The great delusion of our modern age is that politicians and bureaucrats can run an economy just like the village Big Man in a remote village in New Guinea.
Earth to liberals: they can't. That's why President Obama, True Believer in politics and bureaucratic administration, is making such a poor fist of the presidency.
Today we have a couple of readings in big government folly. First of all, David Warren:
We learned a simple thing this week: that the BP clean-up effort in the Gulf of Mexico is hampered by the Jones Act. This is a piece of 1920s protectionist legislation, that requires all vessels working in U.S. waters to be American-built, and American-crewed. So while, for instance, the U.S. Coast Guard can accept such help as three kilometres of containment boom from Canada, they can't accept, and therefore don't ask for, the assistance of high-tech European vessels specifically designed for the task in hand.
Oh really. Who would have thought that the dear old Jones Act would still be doing its damage. (By the way, Obamis, here's a chance to blame Republicans. The Jones Act was passed in 1920 by a Republican Congress--and a Democratic president.)
Then there's Gerald P. O'Driscoll in the Wall Street Journal on the failure of regulation in the Gulf:
By all accounts, MMS operated as a rubber stamp for BP. It is a striking example of regulatory capture: Agencies tasked with protecting the public interest come to identify with the regulated industry and protect its interests against that of the public.
Of course it did. If BP followed all the rules to the letter it would never be able to drill a well.
Let's turn to the financial meltdown:
Boston University Professor Laurence Kotlikoff counts over 115 regulatory agencies for financial services. If more hands in the pot helped, financial services would be in fine shape.
Who knew? 115 financial regulatory agencies, and still we got a meltdown.
Then O'Driscoll hauls out Hayek. Friedrich Hayek, you'll remember, was the chap who identified the Knowledge Problem. To run a central-planning economy, he argued, the planner must know everything out there in the economy, so he can make decisions that usually would be made on the spot by local actors with local knowledge.

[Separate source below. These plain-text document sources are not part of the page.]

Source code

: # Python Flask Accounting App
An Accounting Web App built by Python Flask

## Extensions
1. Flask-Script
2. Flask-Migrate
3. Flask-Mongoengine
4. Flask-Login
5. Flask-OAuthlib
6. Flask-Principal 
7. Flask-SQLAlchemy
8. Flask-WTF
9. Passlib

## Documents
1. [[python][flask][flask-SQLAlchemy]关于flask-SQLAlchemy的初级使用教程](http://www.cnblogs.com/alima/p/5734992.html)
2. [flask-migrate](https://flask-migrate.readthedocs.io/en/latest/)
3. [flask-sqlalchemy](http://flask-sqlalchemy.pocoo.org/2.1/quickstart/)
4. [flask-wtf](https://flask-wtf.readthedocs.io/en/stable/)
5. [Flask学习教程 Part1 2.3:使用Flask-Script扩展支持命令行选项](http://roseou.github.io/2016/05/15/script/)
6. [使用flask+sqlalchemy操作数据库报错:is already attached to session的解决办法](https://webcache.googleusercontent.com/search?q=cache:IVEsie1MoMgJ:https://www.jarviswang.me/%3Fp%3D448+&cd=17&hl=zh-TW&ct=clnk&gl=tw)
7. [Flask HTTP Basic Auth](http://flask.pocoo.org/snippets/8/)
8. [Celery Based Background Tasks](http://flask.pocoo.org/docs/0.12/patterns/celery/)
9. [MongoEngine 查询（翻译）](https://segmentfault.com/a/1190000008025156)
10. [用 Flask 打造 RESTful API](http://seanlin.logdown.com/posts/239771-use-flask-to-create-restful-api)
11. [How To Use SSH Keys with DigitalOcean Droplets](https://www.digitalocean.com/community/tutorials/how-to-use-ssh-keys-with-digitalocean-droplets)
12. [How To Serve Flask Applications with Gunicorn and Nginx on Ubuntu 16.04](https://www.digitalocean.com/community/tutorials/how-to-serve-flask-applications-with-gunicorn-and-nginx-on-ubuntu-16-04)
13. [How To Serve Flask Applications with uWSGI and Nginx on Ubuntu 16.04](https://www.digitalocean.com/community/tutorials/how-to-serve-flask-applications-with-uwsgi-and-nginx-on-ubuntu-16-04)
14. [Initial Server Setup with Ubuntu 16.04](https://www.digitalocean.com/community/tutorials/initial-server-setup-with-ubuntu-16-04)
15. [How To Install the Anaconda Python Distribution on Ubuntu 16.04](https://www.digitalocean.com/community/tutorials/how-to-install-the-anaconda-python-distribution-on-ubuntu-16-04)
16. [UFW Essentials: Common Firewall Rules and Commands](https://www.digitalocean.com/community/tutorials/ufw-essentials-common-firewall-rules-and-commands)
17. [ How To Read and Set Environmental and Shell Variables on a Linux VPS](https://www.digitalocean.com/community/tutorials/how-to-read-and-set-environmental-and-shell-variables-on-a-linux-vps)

Of course, that is impossible. No planning manager, no central planning agency can possibly know enough to run an economy. The result, on a nationwide level, is the Soviet Union. On a tin-pot dictator level, the result is Venezuela, where thousands of containers of food have been discovered rotting in Venezuela's ports. Venezuela has a government food distribution and retail system.
On an industry-wide level, writes O'Driscoll:
Regulatory practice represents islands of central planning in otherwise decentralized market economies.
And the result is failure, just like at the national level. And that is why we are reading over the weekend that we won't be able to keep our health insurance as President Obama promised. Over 50 percent of health insurance plans won't meet regulatory requirements.
"Regulatory capture" is just a theory. The "knowledge problem" is just a theory. If you don't believe the theories then you have to wait for experience to confirm or deny the theory.
Conservatives maintain that these theories have already been amply proved by experience, again and again. But our liberal friends don't seem to agree.
It looks like only one thing will persuade our liberal friends of the validity of these theories: to be out of political power for a generation.